In his presentation on Tuesday morning, Fr. Julian Fox, Fr. Gonzalez’s executive assistant in the communications department, used PowerPoint and a lot of Italian and English to describe the new media (e.g., the Internet in all its varieties: the Web, blogs, chat rooms, FaceBook YouTube, Twitter, and all such things) as a new social event using a new language with its own grammar and syntax. He made numerous suggestions on how to use it more effectively. He recommended getting the SB on-line in an active (note merely archival) edition, commending the Argentine provinces for their version that’s already up and running (http://www.boletinsalesiano.com.ar/).
Fr. Fox fields a question on computer technology and its uses.

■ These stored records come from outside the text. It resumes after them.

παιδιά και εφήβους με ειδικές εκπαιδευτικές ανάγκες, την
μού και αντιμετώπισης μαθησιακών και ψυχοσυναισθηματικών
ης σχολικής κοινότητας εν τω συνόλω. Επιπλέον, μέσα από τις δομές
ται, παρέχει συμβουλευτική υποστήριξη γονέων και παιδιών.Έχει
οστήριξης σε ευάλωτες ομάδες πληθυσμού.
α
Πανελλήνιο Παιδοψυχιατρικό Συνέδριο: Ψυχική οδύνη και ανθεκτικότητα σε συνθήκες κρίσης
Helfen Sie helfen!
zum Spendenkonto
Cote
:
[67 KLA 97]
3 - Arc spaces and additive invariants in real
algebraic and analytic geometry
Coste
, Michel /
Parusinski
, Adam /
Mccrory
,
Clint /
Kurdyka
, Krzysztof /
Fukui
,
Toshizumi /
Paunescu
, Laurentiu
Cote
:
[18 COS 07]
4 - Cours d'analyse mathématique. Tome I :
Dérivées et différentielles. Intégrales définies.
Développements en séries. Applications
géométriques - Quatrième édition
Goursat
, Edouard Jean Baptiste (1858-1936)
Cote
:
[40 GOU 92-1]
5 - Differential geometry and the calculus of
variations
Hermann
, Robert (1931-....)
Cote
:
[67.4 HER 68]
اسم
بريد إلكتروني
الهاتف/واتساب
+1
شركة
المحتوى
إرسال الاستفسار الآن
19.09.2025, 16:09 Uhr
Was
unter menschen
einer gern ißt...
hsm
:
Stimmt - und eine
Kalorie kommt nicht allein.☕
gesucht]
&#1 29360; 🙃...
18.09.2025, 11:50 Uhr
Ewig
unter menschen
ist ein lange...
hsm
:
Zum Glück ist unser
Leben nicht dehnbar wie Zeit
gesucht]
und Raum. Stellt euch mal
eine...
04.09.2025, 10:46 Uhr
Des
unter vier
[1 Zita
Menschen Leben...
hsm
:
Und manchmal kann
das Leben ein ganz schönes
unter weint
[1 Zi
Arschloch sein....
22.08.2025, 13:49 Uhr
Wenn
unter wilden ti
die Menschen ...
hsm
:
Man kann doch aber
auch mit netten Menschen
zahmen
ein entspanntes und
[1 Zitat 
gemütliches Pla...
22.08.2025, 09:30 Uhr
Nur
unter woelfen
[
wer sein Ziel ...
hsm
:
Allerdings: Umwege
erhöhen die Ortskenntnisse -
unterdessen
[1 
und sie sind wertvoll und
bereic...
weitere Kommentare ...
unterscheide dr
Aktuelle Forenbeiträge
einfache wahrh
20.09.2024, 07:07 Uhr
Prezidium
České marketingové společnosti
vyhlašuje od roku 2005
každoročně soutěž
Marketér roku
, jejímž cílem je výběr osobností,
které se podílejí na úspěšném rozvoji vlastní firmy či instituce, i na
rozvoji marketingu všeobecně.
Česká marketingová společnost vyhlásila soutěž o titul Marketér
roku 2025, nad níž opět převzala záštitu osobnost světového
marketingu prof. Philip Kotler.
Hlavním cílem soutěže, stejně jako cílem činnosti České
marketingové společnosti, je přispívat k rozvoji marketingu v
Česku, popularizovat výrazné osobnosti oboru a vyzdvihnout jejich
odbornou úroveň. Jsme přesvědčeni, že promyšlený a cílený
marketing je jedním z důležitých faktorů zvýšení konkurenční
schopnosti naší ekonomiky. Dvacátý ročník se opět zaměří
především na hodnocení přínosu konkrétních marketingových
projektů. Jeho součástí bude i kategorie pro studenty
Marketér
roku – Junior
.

We had an afternoon field trip to the Vatican Polyglot Press, which prints the Holy See’s L’Osservatore Romano and various books and programs and which is directed by the Salesians.

In this room the plates are produced that will be set into the presses--no more "hot lead" to be set in this business.
In one of several very large press rooms, a press swallows a huge amount of paper in very little time and then spits out pages of books, pamphlets, or L'Osservatore Romano.

Some of our group admire the finished product: tonite's paper!

The small square (largo) between two of the Vatican Press buildings is named for St. John Bosco. Eight Salesians live in a community within the Vatican, seven of them involved with the publishing and printing. (The eighth works in the secretariat of state with Cardinal Tarcisio Bertone, SDB.)

We also had some free time for sightseeing in or near the Vatican. Yours truly and Fr. Fox visited Castel Sant’Angelo, which used to be the papal fortress but is now a state museum (photo below).


The castle takes its name from the large statue of St. Michael the Archangel at its top.
From the roof of the castle you get some fine views of the city--not to compare with what you'd see from the dome of St. Peter, to be sure (I've never gone up there). This view focuses on another dome, that of the very large church of St. John Bosco in the Cinecitta' section of Rome.

Much closer at hand is the Tiber, which is a rather scuzzy-looking river. The closer bridge is the Victor Emmanuel Bridge. The hill at the right rear is the Janiculum, at the top of which is the North American College, the Roman seminary of the U.S. bishops where our new archbishop of New York was rector from 1994 to 2001.

At meeting’s end, Fr. Filiberto summed up by urging the SB editors to involve the entire Salesian Family in their magazines; continue to improve our design, e.g. by making it more graphic, more pictorial; remember the universal dimensions of its contents; prepare an editorial policy; develop working and evaluation teams; evaluate our product regularly; undertake what Benedict XVI has called “the journey of the ‘digital continent’” in small but steady steps to evangelize that continent where the young live; remember that the SB is the public face of the Congregation, and the editor is the image of Don Bosco.
Most of the English-language group on the last morning, with Fr. Giancarlo Manieri (standing). We were an eclectic group, for sure: Korean, Slovenian, Maltese, French, American, Thai, and Chinese!